Bunky stumbles out of the Diary Room and sobs. He climbs into Nicole's lap and sobs. She reads the letter aloud to the group. People sob. I sob. From boredom.
Next, each of the housemates gets to compose a sixty-second video message to a loved one. Nicole makes a PB and J cake for her husband's birthday. Will, in his Disco Gear, starts and restarts his message to Shannon like, twenty-six times. It'sOnica says "hey" to about seventy people. Bunky doesn't cry! Hardly does. Will tells Shannon he's madly in love with her. At home, Jim kicks the television. Nicole sobs over the cake. Bunky makes the ASL sign for "I love you," confirming to me that Gregg is, in fact, deaf. Yay, gay deaf love! Hardly cries some more. Nicole promises Jeff she's going to win "this thing." Will grins. I take a nap.
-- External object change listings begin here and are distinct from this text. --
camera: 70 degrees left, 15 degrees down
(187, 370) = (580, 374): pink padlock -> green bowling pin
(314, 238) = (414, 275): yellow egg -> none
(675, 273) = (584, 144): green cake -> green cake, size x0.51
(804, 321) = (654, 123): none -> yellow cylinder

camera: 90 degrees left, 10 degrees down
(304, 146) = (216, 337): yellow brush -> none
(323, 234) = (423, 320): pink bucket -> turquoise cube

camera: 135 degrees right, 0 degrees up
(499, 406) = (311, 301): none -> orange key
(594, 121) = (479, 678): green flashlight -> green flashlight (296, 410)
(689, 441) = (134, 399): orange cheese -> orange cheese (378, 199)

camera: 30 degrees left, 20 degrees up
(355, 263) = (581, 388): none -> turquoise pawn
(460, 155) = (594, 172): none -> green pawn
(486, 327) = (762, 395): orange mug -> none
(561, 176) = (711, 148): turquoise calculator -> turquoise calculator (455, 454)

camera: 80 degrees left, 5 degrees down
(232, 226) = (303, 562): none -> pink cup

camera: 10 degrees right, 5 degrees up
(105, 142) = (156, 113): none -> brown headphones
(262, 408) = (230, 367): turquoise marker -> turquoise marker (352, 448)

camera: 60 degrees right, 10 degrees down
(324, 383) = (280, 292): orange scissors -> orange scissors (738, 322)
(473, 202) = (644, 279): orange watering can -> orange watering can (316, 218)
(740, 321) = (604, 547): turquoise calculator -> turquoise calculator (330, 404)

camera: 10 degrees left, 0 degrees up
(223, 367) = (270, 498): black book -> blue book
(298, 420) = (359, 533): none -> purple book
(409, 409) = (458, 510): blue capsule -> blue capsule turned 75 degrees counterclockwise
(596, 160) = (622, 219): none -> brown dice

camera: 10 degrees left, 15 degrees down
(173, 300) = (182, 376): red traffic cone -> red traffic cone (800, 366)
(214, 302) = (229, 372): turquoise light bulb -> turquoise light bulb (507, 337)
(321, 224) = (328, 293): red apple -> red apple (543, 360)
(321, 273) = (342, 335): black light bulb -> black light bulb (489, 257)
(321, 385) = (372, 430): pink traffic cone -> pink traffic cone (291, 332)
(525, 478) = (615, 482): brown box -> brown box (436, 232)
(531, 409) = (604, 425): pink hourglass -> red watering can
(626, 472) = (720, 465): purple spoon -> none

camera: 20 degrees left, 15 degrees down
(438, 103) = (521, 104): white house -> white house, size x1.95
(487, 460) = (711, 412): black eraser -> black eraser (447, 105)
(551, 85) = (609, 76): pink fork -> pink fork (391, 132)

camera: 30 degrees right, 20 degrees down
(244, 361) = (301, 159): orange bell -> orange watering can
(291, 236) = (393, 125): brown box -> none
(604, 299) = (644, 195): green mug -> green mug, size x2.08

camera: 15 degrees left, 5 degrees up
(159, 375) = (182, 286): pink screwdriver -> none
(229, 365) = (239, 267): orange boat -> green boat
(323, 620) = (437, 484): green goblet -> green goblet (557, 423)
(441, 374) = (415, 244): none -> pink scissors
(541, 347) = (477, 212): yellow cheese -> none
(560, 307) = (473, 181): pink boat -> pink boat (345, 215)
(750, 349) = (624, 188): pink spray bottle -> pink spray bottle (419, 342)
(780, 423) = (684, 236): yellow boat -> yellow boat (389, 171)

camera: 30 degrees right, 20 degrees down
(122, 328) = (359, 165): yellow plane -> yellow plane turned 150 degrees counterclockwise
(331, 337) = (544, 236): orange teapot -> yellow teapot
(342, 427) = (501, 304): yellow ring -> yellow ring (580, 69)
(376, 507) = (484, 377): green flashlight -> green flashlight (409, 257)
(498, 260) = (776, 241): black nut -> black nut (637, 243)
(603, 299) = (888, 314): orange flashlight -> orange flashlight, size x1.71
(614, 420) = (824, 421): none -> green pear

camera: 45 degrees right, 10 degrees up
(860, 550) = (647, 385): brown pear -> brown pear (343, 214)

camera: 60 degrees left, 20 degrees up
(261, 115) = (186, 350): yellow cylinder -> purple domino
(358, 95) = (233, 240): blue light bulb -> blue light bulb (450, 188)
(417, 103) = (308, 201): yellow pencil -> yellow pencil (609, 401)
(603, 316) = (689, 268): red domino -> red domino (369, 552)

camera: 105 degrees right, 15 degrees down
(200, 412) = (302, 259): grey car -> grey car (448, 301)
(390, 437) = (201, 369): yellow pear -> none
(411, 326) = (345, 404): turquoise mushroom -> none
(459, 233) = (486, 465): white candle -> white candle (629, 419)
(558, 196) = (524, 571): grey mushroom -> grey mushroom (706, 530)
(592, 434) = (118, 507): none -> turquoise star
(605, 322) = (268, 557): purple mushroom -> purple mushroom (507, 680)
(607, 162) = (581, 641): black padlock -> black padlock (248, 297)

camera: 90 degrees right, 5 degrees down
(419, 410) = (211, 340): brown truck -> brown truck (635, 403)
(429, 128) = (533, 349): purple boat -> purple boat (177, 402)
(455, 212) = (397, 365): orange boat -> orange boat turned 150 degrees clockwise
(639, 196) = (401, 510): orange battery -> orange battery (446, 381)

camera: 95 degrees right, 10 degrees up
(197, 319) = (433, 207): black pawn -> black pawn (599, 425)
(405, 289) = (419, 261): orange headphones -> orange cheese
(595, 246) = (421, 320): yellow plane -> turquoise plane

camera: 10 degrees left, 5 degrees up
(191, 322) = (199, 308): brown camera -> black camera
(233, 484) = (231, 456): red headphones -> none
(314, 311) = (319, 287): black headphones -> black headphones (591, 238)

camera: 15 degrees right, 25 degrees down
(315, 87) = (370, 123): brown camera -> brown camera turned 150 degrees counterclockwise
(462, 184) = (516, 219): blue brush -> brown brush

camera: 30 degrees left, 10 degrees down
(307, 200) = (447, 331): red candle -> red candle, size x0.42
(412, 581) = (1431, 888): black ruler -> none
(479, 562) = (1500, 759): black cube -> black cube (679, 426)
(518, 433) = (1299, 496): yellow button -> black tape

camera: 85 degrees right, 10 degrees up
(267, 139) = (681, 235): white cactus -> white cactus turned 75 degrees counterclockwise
Monday meeting. Nicole is irritated with Will's recent juvenile behavior. Her reaction basically amuses Will; he takes her tongue-lashing good-naturedly, and apologizes. Poor Will; he's the only person having any fun in this house, and no one appreciates it! Next, Hardly starts bitching about the peanut butter and jelly, again, and that it's making his life hell and he's just furious about the situation. "That's the pot calling the kettle black," Will says under his breath. Hardly ignores that and yammers that if he has to go through another week of PB and J, he'll make "someone's life hell." Everyone sort of glares at him. "Has anybody here made your life hell?" It'sOnica asks. Hey! That made sense! Go, It'sOnica! Hardly admits that no one has. "I'm not going to threaten anybody," Will says pointedly. Man, this little attempt to assert his power did not go over as Hardly had planned. It'sOnica is pissed! Nicole points out that Hardly himself is a big old sellout. What if they'd offered him fifteen grand, she wonders? And Hardly sort of smiles. "Exactly," Nicole says. Fucking Hardly.
God, finally, the HoH competition concludes. Big Brother has set up a big race course in the backyard, and both Hardly and Bunky have to maneuver their cars through a series of obstacles, each of which is nonsensically decorated with the name of a fallen roommate. Vroom, vroom, vroom. In a development shocking no one, and pleasing even fewer, Hardly wins. Again. Damn. I really think he might nominate Will, and then I will have no reason to live.